When Cretan princess Ariadne hatched a plan to kill the labyrinth-dwelling Minotaur with her lover Theseus, she bestowed him with a ball of thread, so he could lead himself from the maze after completing the murderous deed. This got Athens-based Dimitra Petsa—whose Greek mythology-exploring collections draw on Persephone’s transformation into the queen of the underworld and the homecoming of Odysseus—to thinking about the symbol of the horned Minotaur, half-human, half-bull, as a reflection of the shadow and light that exist within women. If our body is a complex labyrinth, then for Petsa, the thread that will lead us through darkness for spring 2025 is female self-pleasure. “It’s a concept that has always been viewed as very low-brow, but people don’t give value to the divine power that it has,” she said.
Frustrated by the polarizing Madonna-whore complex bestowed on women, or the medicalized and sexualized binaries they are restricted by, Petsa has used her catwalk to give center stage to societally hidden pregnant bodies since she launched her brand in 2019, using her signature wet-look illusion dresses to emphasize bulging bumps. For spring she doubled down on taboos associated with the female body: a skintight mini-dress featured a lactating nipple print; skimpy red-tinged bikini bottoms evoked the stains of menstruation blood; draped mesh trousers in dégradé blues and turquoises appeared as if drenched in bodily fluid; “masturbation denim,” included low-rise jeans with a distressed triangular pocket at the crotch. “They’re designed to look like they’ve been really rubbed,” Petsa said with a smile.
The self-pleasure theme of the collection took shape out of the disintegration of Petsa’s long-term relationship. “I was living in turbulence, and the only lifeboat was my vagina,” the designer said, discussing the role her own body took as an anchor. As a result of the break-up, she reconnected with her male friends, considering how menswear rarely explores “the divinity of clothing” and the potency it can impress onto the body. Spring saw a solid expansion into daring menswear: body-sculpting pleated shirting and wet-look tracksuits; crotch-emphasizing “hard-on” denim, plus a metal codpiece and talismanic nipple jewels, which a handcraft-obsessed Petsa made herself.

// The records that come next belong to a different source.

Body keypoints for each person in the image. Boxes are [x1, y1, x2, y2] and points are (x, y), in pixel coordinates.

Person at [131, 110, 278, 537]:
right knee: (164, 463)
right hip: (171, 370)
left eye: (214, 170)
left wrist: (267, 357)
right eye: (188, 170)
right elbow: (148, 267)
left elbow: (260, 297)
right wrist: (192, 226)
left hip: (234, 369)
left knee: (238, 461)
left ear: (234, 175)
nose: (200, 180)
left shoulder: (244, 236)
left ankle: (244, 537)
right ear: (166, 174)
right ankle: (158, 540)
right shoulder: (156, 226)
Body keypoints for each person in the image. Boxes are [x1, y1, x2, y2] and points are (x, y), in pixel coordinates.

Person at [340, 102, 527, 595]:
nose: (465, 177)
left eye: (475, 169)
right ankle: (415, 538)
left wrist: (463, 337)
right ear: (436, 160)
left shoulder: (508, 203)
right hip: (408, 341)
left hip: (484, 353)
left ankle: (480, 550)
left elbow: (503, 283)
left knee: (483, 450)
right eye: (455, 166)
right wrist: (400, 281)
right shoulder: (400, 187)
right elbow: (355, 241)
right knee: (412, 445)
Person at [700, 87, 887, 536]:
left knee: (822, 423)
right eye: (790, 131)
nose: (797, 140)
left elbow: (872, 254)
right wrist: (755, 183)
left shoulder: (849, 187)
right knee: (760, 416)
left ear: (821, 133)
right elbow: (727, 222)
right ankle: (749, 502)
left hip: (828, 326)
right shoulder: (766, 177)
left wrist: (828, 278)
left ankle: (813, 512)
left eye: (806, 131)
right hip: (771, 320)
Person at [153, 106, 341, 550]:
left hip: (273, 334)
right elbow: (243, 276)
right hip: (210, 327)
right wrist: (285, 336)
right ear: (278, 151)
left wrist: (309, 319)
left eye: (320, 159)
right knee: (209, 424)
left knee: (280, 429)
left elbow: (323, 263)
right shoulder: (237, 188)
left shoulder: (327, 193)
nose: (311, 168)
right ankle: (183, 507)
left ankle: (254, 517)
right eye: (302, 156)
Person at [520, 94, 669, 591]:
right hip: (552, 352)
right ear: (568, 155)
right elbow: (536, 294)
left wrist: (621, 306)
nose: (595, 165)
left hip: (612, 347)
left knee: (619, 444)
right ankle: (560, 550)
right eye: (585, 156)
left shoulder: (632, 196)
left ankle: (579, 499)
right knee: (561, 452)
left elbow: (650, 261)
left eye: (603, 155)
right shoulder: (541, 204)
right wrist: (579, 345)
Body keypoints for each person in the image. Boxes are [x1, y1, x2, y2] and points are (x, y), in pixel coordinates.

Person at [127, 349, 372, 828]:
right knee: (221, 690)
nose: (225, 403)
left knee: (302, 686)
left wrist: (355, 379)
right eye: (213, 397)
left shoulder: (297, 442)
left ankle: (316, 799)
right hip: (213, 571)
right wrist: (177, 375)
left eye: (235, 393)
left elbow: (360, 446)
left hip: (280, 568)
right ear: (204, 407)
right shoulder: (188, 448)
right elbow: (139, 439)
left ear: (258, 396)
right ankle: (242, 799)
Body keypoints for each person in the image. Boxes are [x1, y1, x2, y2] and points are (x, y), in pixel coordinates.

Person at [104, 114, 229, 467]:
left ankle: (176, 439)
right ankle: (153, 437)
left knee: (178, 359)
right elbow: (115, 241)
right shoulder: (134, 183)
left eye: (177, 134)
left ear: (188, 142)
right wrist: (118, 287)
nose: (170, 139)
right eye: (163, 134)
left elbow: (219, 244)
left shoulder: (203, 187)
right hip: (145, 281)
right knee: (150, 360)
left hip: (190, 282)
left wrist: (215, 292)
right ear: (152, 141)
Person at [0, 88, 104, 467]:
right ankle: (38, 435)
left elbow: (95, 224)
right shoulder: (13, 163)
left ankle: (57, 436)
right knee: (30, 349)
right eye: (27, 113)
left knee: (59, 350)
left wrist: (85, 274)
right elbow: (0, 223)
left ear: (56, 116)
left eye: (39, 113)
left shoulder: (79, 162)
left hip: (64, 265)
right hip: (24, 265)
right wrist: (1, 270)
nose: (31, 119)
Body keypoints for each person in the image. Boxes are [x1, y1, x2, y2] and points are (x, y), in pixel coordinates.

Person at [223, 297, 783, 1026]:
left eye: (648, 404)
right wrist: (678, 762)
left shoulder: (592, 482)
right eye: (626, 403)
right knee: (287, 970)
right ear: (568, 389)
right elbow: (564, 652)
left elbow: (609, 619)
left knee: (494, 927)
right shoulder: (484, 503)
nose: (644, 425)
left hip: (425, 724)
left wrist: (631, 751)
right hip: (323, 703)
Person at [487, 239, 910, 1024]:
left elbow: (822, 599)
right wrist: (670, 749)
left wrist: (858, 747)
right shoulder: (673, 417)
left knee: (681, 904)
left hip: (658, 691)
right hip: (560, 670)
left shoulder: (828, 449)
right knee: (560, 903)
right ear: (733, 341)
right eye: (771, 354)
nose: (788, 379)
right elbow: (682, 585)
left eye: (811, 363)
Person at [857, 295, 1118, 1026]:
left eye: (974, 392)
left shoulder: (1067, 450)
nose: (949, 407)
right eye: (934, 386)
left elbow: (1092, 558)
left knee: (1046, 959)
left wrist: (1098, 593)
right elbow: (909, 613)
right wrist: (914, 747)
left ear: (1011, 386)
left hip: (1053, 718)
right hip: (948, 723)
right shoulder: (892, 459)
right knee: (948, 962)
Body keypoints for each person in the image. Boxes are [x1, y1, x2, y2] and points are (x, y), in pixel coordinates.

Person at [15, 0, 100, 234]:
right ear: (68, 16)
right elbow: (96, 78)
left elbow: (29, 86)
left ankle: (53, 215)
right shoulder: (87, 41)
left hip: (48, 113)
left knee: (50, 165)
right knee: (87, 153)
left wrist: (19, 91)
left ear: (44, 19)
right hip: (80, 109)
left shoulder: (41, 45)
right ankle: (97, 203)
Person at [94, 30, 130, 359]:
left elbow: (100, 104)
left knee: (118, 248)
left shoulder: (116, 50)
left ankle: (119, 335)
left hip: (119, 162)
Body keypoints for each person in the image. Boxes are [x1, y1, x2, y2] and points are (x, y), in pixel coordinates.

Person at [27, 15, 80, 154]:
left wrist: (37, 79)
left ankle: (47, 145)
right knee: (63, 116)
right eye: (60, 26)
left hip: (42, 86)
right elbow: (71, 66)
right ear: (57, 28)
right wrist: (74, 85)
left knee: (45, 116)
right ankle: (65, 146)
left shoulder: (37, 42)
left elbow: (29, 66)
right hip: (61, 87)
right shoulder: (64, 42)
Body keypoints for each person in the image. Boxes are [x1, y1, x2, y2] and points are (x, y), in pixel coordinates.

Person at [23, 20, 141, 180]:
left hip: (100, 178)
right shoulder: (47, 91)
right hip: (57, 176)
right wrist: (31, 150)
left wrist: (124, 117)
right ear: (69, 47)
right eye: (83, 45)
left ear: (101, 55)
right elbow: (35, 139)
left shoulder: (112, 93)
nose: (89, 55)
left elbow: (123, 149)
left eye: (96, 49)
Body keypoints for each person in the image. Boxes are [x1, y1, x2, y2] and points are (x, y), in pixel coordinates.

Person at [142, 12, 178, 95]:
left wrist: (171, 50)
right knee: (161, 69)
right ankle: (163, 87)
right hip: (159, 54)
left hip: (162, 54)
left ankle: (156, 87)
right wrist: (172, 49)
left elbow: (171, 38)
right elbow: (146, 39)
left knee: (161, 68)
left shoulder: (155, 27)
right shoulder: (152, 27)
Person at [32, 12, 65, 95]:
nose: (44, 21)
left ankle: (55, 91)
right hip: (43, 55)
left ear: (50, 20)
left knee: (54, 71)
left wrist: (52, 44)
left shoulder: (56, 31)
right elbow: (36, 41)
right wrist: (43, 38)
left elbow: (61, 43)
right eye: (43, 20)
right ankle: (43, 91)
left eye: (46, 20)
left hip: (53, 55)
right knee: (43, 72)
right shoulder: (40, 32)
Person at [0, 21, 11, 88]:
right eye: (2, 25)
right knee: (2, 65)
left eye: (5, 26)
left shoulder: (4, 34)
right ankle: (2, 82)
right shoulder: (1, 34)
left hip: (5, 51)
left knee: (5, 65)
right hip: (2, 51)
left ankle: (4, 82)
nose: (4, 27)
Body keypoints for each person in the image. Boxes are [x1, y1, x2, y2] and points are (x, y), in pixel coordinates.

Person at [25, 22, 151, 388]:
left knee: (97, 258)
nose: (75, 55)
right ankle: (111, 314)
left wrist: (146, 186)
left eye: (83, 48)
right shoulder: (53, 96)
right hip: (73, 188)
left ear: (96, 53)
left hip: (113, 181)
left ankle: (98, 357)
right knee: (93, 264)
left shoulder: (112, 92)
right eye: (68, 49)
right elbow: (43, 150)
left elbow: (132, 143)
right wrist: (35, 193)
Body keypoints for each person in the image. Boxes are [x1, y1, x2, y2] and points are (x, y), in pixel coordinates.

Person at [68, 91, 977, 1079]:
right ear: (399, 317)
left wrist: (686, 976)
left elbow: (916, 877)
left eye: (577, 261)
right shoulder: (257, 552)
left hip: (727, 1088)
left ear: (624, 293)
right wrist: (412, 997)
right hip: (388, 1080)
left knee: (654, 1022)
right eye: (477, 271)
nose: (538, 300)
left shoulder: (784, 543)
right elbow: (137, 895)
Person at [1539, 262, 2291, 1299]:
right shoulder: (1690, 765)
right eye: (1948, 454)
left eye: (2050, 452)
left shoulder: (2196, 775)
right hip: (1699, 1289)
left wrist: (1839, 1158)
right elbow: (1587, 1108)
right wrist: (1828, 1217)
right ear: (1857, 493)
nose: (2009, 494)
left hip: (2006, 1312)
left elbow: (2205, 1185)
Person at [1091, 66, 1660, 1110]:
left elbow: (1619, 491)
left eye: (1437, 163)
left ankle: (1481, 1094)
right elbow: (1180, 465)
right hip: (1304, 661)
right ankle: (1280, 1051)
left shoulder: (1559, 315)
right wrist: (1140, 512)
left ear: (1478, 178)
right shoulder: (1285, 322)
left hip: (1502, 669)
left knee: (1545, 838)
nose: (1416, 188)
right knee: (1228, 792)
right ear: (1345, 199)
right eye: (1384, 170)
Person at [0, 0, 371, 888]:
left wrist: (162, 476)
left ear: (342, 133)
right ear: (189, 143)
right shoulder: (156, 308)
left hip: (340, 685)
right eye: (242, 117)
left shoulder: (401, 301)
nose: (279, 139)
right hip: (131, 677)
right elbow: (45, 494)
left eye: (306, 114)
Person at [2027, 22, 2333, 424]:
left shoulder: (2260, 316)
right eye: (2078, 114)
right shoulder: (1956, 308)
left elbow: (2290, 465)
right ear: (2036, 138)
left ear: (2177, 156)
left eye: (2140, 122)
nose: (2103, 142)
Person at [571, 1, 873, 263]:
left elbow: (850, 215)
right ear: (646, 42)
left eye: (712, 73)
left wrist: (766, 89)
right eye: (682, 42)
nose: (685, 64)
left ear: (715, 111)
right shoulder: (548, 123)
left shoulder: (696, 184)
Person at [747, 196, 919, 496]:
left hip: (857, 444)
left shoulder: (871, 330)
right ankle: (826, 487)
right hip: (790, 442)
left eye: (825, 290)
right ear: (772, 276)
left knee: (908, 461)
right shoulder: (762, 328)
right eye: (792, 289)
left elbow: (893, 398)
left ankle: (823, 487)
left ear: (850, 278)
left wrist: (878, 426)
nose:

With a degree in performance art, Petsa often incorporates herself into her body-diverse theatrical shows, through live music or a poetry recital. For spring she instead played a theatrical voice of god (correction: goddess!), pre-recording an invocation to self-pleasure that boomed across the catwalk. Models gestured with blood-stained fingers and rouged mouths, mimicked Minotaur horns with their hands, and walked with sand-stained hair and tan line-stained bodies as if straight from a sordid romp on the beach. As a final choreographed tableau, a topless male model wrapped the other inclusive bodies on the catwalk with a blood red ball of yarn, each navigating their own internal labyrinth, where masturbation is not maligned, but mythologized.